#### [Work order]
Give back the line containing "Marriage records begin: from establishment (county); 1927" along with every line after it, exactly, until the entries end.

Start of Block

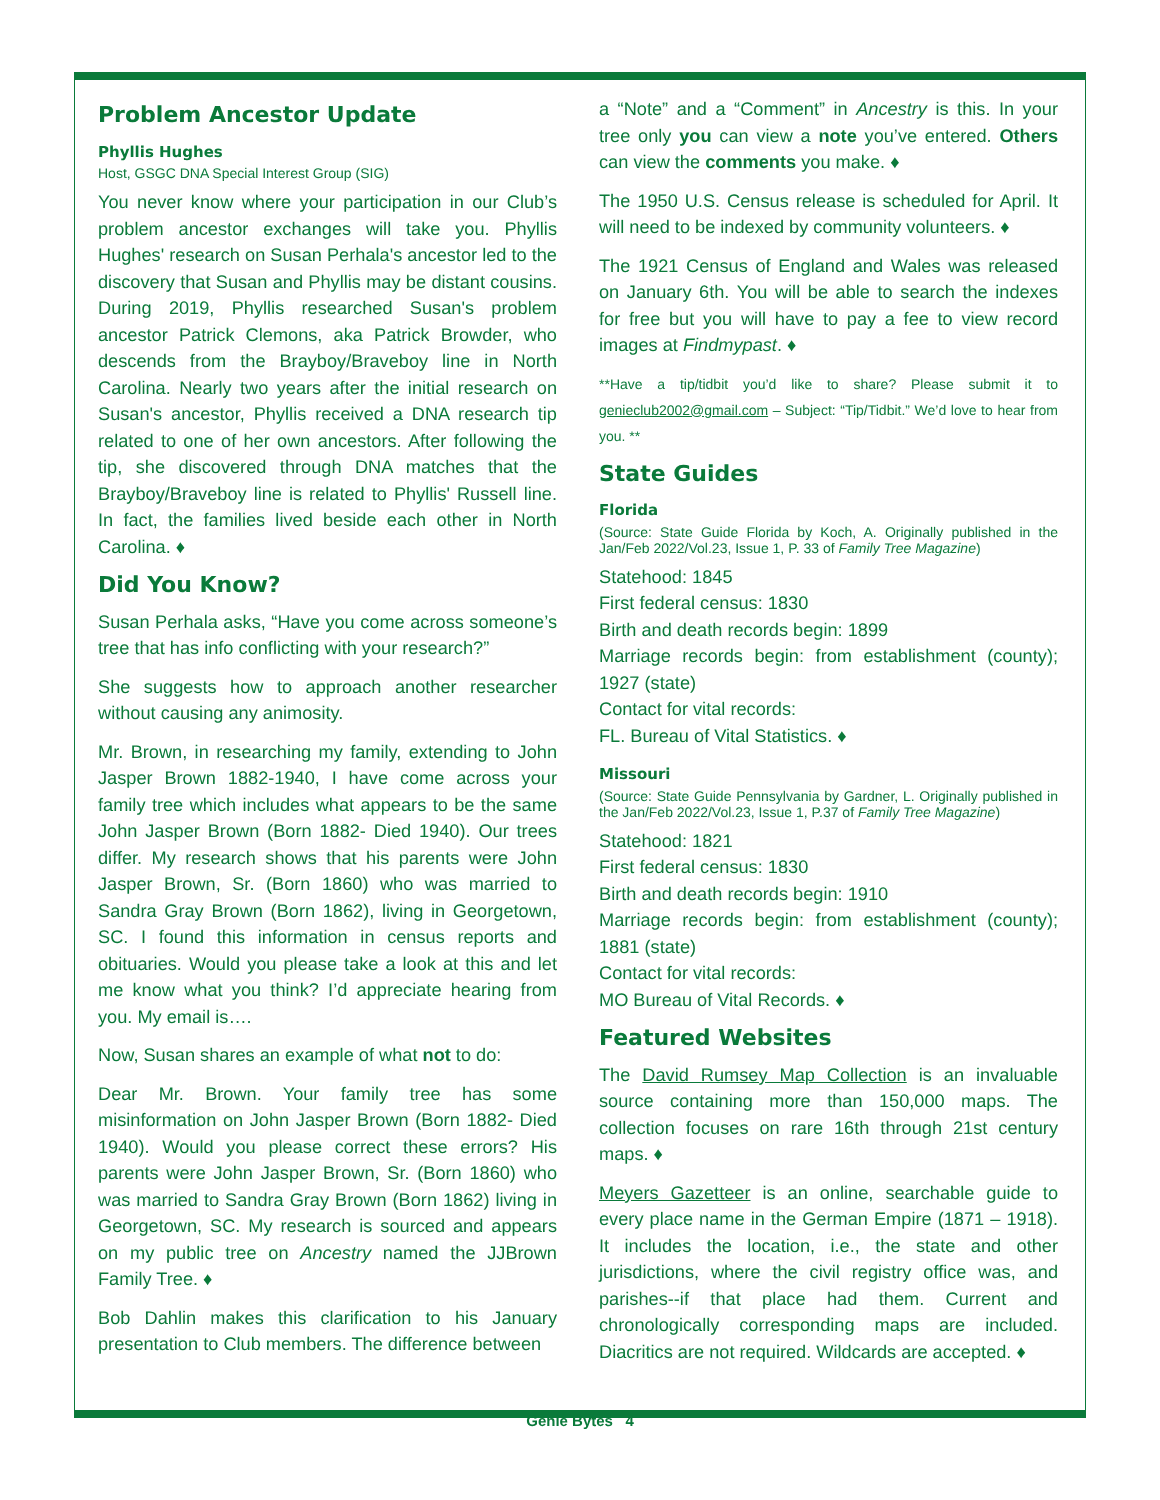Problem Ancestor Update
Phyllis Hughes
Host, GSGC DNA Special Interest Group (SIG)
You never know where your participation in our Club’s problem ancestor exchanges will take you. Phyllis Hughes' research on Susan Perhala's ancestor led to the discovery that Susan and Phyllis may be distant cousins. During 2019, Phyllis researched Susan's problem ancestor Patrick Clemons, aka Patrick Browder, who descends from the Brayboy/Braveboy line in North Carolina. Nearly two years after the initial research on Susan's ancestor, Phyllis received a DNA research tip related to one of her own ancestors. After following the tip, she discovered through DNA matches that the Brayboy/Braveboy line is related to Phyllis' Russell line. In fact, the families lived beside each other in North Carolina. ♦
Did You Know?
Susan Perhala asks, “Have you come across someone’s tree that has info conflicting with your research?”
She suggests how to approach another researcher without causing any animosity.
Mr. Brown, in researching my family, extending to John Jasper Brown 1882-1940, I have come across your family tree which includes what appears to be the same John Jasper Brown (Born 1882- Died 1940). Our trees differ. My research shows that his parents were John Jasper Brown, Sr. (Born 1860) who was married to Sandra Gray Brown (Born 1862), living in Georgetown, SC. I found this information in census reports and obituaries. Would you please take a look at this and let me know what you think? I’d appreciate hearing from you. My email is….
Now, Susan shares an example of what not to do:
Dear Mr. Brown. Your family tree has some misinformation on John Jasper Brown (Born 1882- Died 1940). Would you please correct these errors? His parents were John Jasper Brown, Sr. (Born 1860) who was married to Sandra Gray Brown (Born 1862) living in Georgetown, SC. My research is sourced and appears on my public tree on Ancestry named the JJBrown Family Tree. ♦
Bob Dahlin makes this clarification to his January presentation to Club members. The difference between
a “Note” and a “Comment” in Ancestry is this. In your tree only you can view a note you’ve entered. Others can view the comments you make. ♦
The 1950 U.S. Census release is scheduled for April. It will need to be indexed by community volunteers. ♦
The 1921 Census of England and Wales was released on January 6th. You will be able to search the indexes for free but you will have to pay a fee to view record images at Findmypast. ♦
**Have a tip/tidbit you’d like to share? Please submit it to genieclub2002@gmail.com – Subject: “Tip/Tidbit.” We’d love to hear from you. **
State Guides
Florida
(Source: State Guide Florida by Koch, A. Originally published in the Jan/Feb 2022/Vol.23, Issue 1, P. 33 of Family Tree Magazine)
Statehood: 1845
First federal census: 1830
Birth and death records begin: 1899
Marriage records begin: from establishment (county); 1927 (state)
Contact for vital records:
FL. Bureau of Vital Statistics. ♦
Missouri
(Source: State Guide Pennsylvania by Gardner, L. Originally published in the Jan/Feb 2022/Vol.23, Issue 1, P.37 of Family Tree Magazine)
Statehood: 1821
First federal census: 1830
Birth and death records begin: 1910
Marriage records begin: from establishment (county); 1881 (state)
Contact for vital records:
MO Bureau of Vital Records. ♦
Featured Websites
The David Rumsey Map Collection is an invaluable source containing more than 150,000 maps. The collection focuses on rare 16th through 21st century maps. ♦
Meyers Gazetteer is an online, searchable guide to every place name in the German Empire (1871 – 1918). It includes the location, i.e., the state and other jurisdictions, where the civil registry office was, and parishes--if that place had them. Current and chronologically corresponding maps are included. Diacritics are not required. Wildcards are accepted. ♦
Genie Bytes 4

End of Block

#### [Task solution]
Marriage records begin: from establishment (county); 1927 (state)
Contact for vital records:
FL. Bureau of Vital Statistics. ♦
Missouri
(Source: State Guide Pennsylvania by Gardner, L. Originally published in the Jan/Feb 2022/Vol.23, Issue 1, P.37 of Family Tree Magazine)
Statehood: 1821
First federal census: 1830
Birth and death records begin: 1910
Marriage records begin: from establishment (county); 1881 (state)
Contact for vital records:
MO Bureau of Vital Records. ♦
Featured Websites
The David Rumsey Map Collection is an invaluable source containing more than 150,000 maps. The collection focuses on rare 16th through 21st century maps. ♦
Meyers Gazetteer is an online, searchable guide to every place name in the German Empire (1871 – 1918). It includes the location, i.e., the state and other jurisdictions, where the civil registry office was, and parishes--if that place had them. Current and chronologically corresponding maps are included. Diacritics are not required. Wildcards are accepted. ♦
Genie Bytes 4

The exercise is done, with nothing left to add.